It has been claimed that if the Gatun dam burst the consequences would be less disastrous than if the Gamboa dam burst, but there is in reality little to choose between the two catastrophes.
The great blot on the high-level scheme is that the great Gatun dam is not founded on solid rock. The Gamboa dam of the tide-level project would have been founded throughout on hard rock, from which it could have been built up of masonry so that the structure should be part and parcel of the rocky framework of the globe itself. The Gatun dam as recommended in the minority report, on the other hand, was designed to consist essentially of a mass of earth dumped upon an alluvial plain so as to fill up a gap of 2,000 yards between two ranges of hills, the gap through which the Chagres escapes to the Atlantic. Thus the Gatun lake was to be held up as a glacier lake is held by a moraine blocking a valley.
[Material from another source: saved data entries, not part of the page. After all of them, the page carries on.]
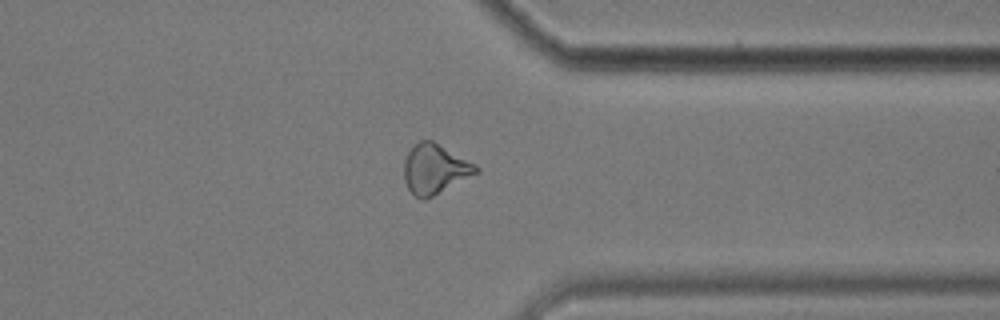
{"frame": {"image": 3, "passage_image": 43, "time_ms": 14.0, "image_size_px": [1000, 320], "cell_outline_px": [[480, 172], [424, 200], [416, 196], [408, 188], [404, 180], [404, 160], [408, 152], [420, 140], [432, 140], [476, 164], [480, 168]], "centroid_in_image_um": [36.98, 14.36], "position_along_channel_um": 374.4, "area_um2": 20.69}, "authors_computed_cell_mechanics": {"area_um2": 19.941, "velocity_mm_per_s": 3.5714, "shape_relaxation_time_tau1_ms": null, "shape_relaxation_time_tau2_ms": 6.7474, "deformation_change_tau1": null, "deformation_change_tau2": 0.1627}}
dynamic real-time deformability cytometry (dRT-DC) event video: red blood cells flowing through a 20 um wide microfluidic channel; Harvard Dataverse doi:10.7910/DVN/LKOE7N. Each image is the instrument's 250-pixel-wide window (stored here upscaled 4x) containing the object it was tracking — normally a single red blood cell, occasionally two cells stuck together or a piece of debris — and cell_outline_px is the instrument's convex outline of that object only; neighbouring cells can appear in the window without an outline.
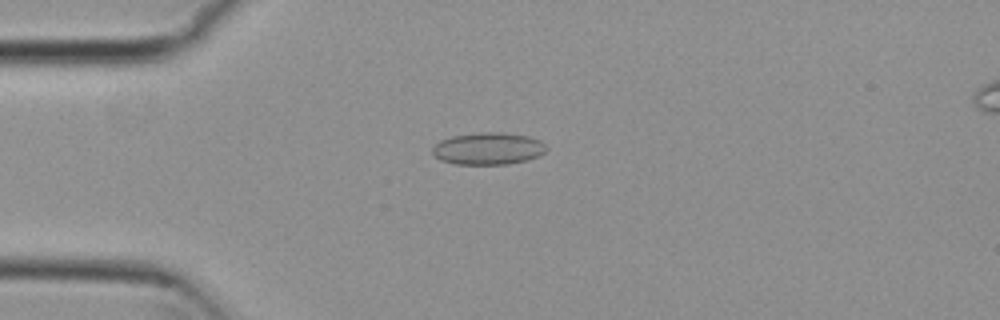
{"species": "common noctule bat (a hibernating species)", "species_latin": "Nyctalus noctula", "temperature_condition": "cold", "stored_images_in_passage": 25, "camera_frame_rate_fps": 3000, "um_per_image_px": 0.085, "animal": {"sex": "female", "body_mass_g": 29.2, "forearm_length_mm": 56.3}, "frame": {"image": 1, "passage_image": 10, "time_ms": 3.0, "image_size_px": [1000, 320], "cell_outline_px": [[548, 148], [540, 156], [528, 160], [508, 164], [456, 164], [440, 160], [432, 152], [432, 148], [440, 140], [452, 136], [484, 132], [500, 132], [528, 136], [540, 140]], "centroid_in_image_um": [41.52, 12.63], "position_along_channel_um": 43.5, "area_um2": 21.33}}
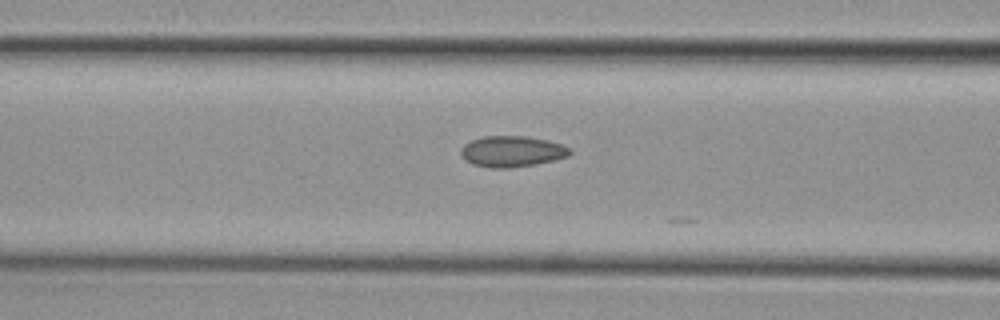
{"frame": {"image": 2, "passage_image": 18, "time_ms": 5.667, "image_size_px": [1000, 320], "cell_outline_px": [[572, 152], [568, 156], [536, 164], [508, 168], [488, 168], [472, 164], [464, 160], [460, 152], [460, 148], [464, 144], [472, 140], [484, 136], [524, 136], [548, 140], [572, 148]], "centroid_in_image_um": [43.49, 12.87], "position_along_channel_um": 123.1, "area_um2": 19.77}}
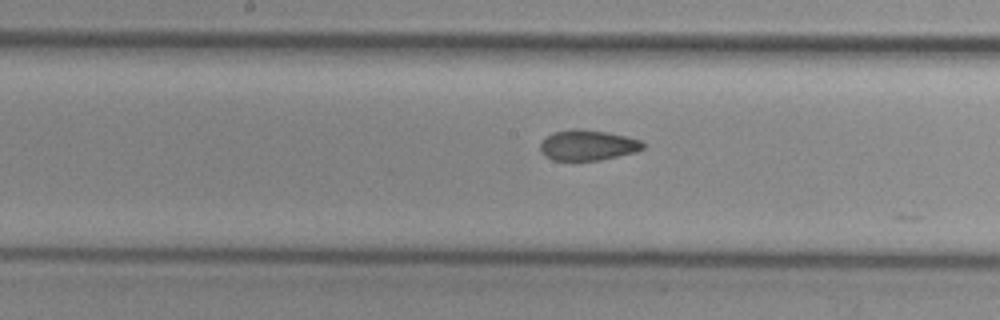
{"frame": {"image": 3, "passage_image": 24, "time_ms": 7.667, "image_size_px": [1000, 320], "cell_outline_px": [[644, 148], [636, 152], [600, 160], [552, 160], [544, 156], [540, 152], [540, 144], [552, 132], [572, 128], [580, 128], [608, 132], [628, 136], [640, 140], [644, 144]], "centroid_in_image_um": [49.95, 12.33], "position_along_channel_um": 198.2, "area_um2": 18.44}}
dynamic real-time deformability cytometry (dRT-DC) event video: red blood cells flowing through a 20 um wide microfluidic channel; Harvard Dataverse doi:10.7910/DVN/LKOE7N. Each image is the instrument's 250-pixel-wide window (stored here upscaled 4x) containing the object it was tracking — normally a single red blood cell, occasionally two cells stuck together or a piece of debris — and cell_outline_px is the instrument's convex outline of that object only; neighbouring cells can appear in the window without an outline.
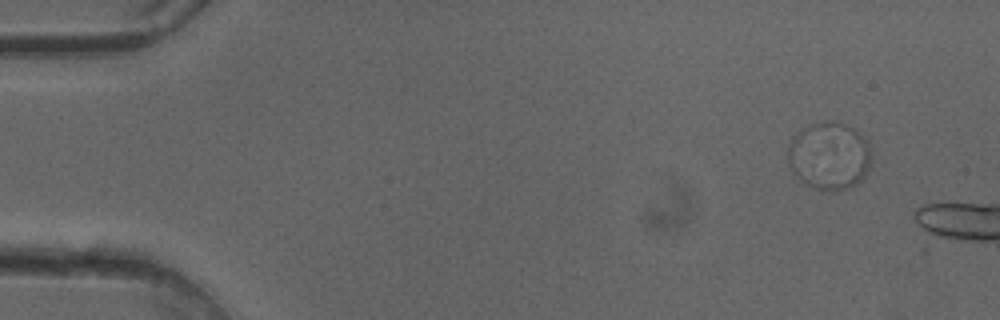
{"species": "common noctule bat (a hibernating species)", "species_latin": "Nyctalus noctula", "temperature_condition": "cold", "stored_images_in_passage": 6, "camera_frame_rate_fps": 3000, "um_per_image_px": 0.085, "animal": {"sex": "female"}, "frame": {"image": 1, "passage_image": 1, "time_ms": 0.0, "image_size_px": [1000, 320], "cell_outline_px": [[872, 164], [868, 172], [856, 184], [848, 188], [832, 192], [816, 188], [804, 184], [792, 172], [788, 164], [788, 144], [792, 136], [800, 128], [808, 124], [824, 120], [836, 120], [852, 128], [868, 140], [872, 152]], "centroid_in_image_um": [70.48, 13.23], "position_along_channel_um": 14.5, "area_um2": 33.87}}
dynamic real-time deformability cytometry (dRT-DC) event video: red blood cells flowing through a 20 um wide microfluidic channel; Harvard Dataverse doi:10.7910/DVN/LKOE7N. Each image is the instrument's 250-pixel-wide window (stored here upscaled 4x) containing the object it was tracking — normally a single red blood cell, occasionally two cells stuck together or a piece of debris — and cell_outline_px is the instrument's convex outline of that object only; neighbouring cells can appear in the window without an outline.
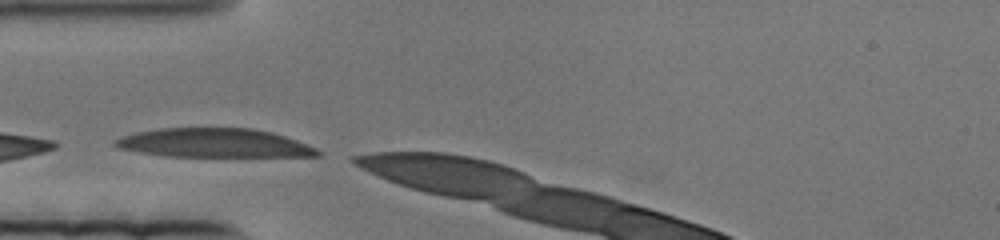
{"species": "human", "species_latin": "Homo sapiens", "temperature_condition": "cold", "stored_images_in_passage": 5, "camera_frame_rate_fps": 3000, "um_per_image_px": 0.085, "donor": {"sex": "female"}, "frame": {"image": 1, "passage_image": 1, "time_ms": 0.0, "image_size_px": [1000, 240], "cell_outline_px": [[320, 156], [164, 156], [116, 148], [112, 144], [112, 140], [136, 132], [160, 128], [252, 128], [272, 132], [296, 140], [316, 148], [320, 152]], "centroid_in_image_um": [18.15, 12.15], "position_along_channel_um": 66.9, "area_um2": 34.04}}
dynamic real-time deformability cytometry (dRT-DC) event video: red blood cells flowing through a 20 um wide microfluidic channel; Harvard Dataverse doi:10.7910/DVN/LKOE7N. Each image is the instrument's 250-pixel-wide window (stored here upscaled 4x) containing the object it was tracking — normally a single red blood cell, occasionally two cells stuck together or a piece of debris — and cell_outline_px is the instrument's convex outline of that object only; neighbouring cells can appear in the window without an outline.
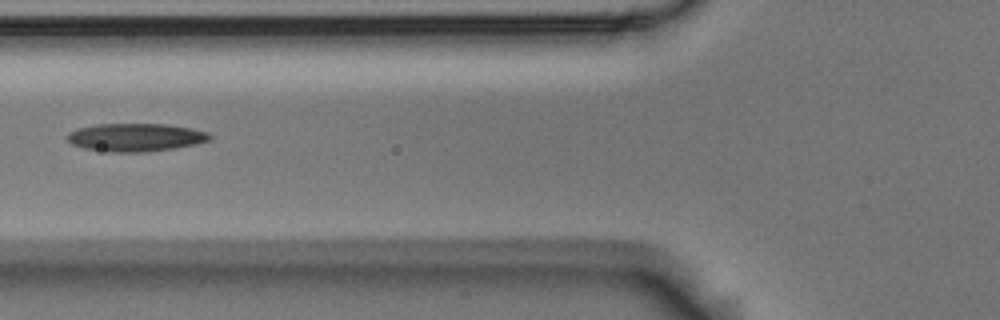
{"species": "Egyptian fruit bat (a non-hibernating species)", "species_latin": "Rousettus aegyptiacus", "temperature_condition": "room temperature", "stored_images_in_passage": 5, "camera_frame_rate_fps": 3000, "um_per_image_px": 0.085, "animal": {"sex": "male"}, "frame": {"image": 1, "passage_image": 5, "time_ms": 1.333, "image_size_px": [1000, 320], "cell_outline_px": [[212, 140], [196, 144], [176, 148], [144, 152], [108, 152], [84, 148], [72, 144], [64, 136], [68, 132], [80, 128], [96, 124], [168, 124], [192, 128], [208, 132], [212, 136]], "centroid_in_image_um": [11.55, 11.67], "position_along_channel_um": 114.2, "area_um2": 23.52}}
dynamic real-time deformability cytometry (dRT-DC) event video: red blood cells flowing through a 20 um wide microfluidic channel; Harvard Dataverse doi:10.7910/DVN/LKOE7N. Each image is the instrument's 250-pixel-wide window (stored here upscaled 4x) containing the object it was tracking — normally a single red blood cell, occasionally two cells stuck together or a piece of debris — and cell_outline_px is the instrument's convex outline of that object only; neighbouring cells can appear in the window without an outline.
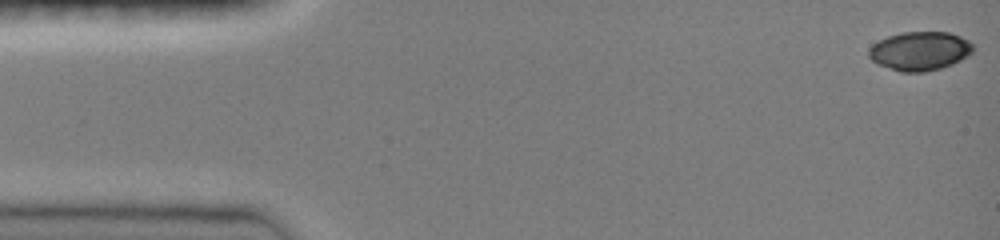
{"species": "common noctule bat (a hibernating species)", "species_latin": "Nyctalus noctula", "temperature_condition": "room temperature", "stored_images_in_passage": 11, "camera_frame_rate_fps": 3000, "um_per_image_px": 0.085, "animal": {"sex": "female", "body_mass_g": 19.0, "forearm_length_mm": 51.5}, "frame": {"image": 1, "passage_image": 1, "time_ms": 0.0, "image_size_px": [1000, 240], "cell_outline_px": [[972, 52], [968, 56], [952, 64], [940, 68], [924, 72], [900, 72], [876, 64], [868, 56], [868, 48], [872, 44], [888, 36], [900, 32], [948, 32], [960, 36], [968, 40], [972, 44]], "centroid_in_image_um": [78.15, 4.34], "position_along_channel_um": 6.9, "area_um2": 23.7}}
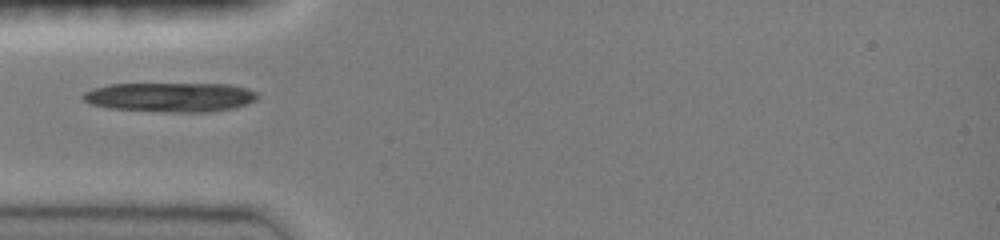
{"frame": {"image": 2, "passage_image": 8, "time_ms": 4.667, "image_size_px": [1000, 240], "cell_outline_px": [[260, 96], [256, 100], [248, 104], [236, 108], [208, 112], [164, 112], [108, 108], [88, 104], [80, 96], [84, 92], [92, 88], [108, 84], [228, 84], [248, 88], [256, 92]], "centroid_in_image_um": [14.48, 8.26], "position_along_channel_um": 70.5, "area_um2": 30.35}}
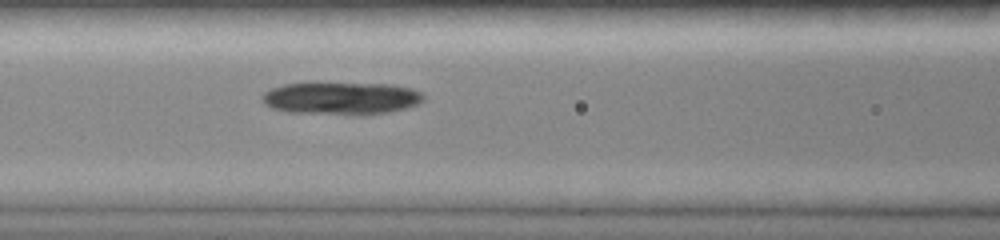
{"frame": {"image": 3, "passage_image": 11, "time_ms": 6.333, "image_size_px": [1000, 240], "cell_outline_px": [[424, 100], [420, 104], [408, 108], [388, 112], [364, 116], [352, 116], [288, 112], [272, 108], [264, 104], [260, 100], [260, 96], [264, 92], [272, 88], [284, 84], [308, 80], [392, 84], [412, 88], [420, 92], [424, 96]], "centroid_in_image_um": [28.97, 8.33], "position_along_channel_um": 137.6, "area_um2": 32.66}}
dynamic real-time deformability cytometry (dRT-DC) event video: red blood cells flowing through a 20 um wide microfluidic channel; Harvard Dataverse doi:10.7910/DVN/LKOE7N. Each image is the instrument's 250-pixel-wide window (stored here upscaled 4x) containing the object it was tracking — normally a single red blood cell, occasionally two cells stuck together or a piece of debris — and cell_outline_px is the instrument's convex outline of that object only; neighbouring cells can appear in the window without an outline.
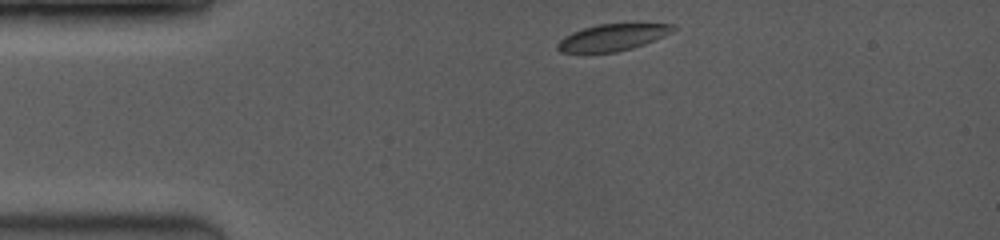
{"species": "common noctule bat (a hibernating species)", "species_latin": "Nyctalus noctula", "temperature_condition": "room temperature", "stored_images_in_passage": 6, "camera_frame_rate_fps": 3500, "um_per_image_px": 0.085, "animal": {"sex": "female", "body_mass_g": 19.0, "forearm_length_mm": 53.3}, "frame": {"image": 1, "passage_image": 1, "time_ms": 0.0, "image_size_px": [1000, 240], "cell_outline_px": [[676, 28], [672, 32], [656, 40], [632, 48], [616, 52], [560, 52], [556, 48], [556, 44], [564, 36], [572, 32], [584, 28], [600, 24], [672, 24]], "centroid_in_image_um": [52.05, 3.18], "position_along_channel_um": 32.9, "area_um2": 17.8}}
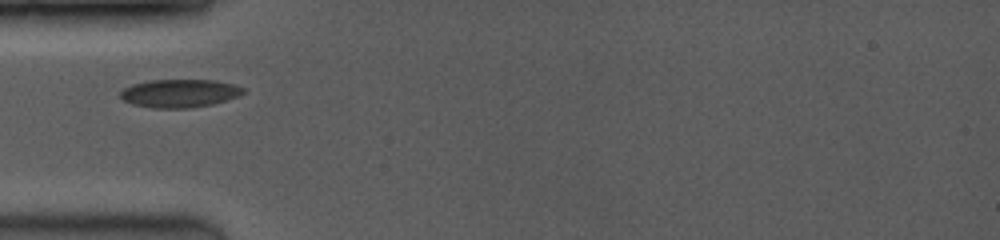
{"frame": {"image": 2, "passage_image": 4, "time_ms": 2.0, "image_size_px": [1000, 240], "cell_outline_px": [[244, 92], [240, 96], [212, 104], [188, 108], [152, 108], [132, 104], [124, 100], [120, 96], [120, 92], [124, 88], [132, 84], [152, 80], [212, 80], [232, 84], [244, 88]], "centroid_in_image_um": [15.25, 7.93], "position_along_channel_um": 69.7, "area_um2": 20.06}}
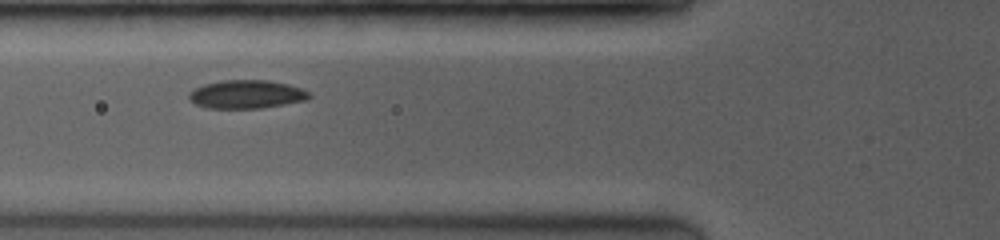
{"frame": {"image": 3, "passage_image": 5, "time_ms": 2.857, "image_size_px": [1000, 240], "cell_outline_px": [[312, 96], [304, 100], [284, 104], [260, 108], [208, 108], [196, 104], [188, 100], [188, 92], [204, 84], [224, 80], [268, 80], [288, 84], [300, 88], [308, 92]], "centroid_in_image_um": [20.91, 8.01], "position_along_channel_um": 104.9, "area_um2": 19.77}}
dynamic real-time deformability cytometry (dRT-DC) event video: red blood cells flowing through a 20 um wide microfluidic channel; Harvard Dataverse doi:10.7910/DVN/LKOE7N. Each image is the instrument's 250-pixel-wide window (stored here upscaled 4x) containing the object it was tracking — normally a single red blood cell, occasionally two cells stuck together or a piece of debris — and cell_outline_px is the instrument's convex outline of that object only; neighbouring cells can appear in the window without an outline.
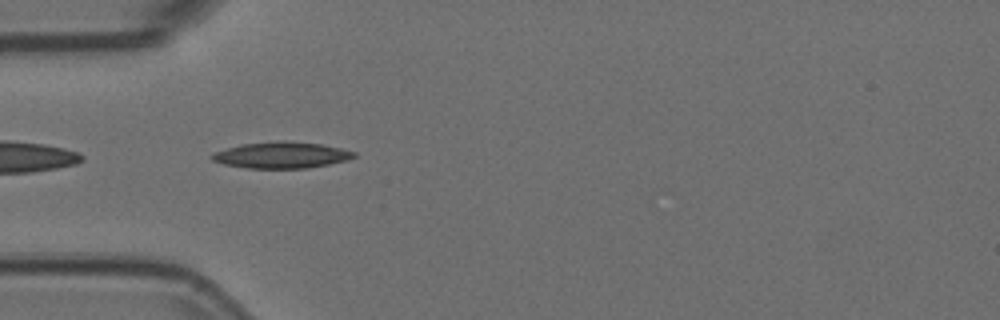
{"species": "Egyptian fruit bat (a non-hibernating species)", "species_latin": "Rousettus aegyptiacus", "temperature_condition": "room temperature", "stored_images_in_passage": 40, "camera_frame_rate_fps": 3000, "um_per_image_px": 0.085, "animal": {"sex": "female"}, "frame": {"image": 1, "passage_image": 3, "time_ms": 0.667, "image_size_px": [1000, 320], "cell_outline_px": [[356, 156], [344, 160], [328, 164], [308, 168], [248, 168], [224, 164], [212, 160], [208, 156], [212, 152], [240, 144], [280, 140], [284, 140], [320, 144], [340, 148], [356, 152]], "centroid_in_image_um": [23.85, 13.17], "position_along_channel_um": 61.1, "area_um2": 21.79}}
We shall presently describe the high-level canal as it is to be, from which it will be seen that it will provide a magnificent waterway, but before concluding the present section I must mention the special point in which it will be inferior to a tide-level canal. This is for purposes of defence. A fortress has to be preserved from capture, but not from damage. The locks, however, must be preserved from serious damage, which demands far more elaborate protection. Such protection, moreover, has to be provided at two positions (Gatun and Milaflores) about 30 miles apart.
The High-level Canal as it is to be.
The Spooner Act, the law under which the Canal is being constructed, enacts that it shall be "of sufficient capacity and depth as shall afford convenient passage for vessels of the largest tonnage and greatest draft now in use, and such as may reasonably be expected."
Accordingly the following dimensions have been selected:—
1. A minimum depth of 41 feet.
The Suez Canal has a depth of 31 feet[10] admitting of the passage of ships with a draft of 27 feet.[11] The channel of this canal is now being deepened, so that by 1915 it is hoped that a depth of 36 feet[12] will be obtained. The Kiel Canal has a depth of 30 feet. The average draft of the Cunard s.s. Mauretania, the largest ship now afloat, is about 32 feet, but she is stated to draw, when fully laden, about 37 feet, and there are comparatively few harbours in the world which she could enter fully loaded.
[10] Report, Board of Consulting Engineers, p. 175.
[11] "Four Centuries of the Panama Canal," p. 436.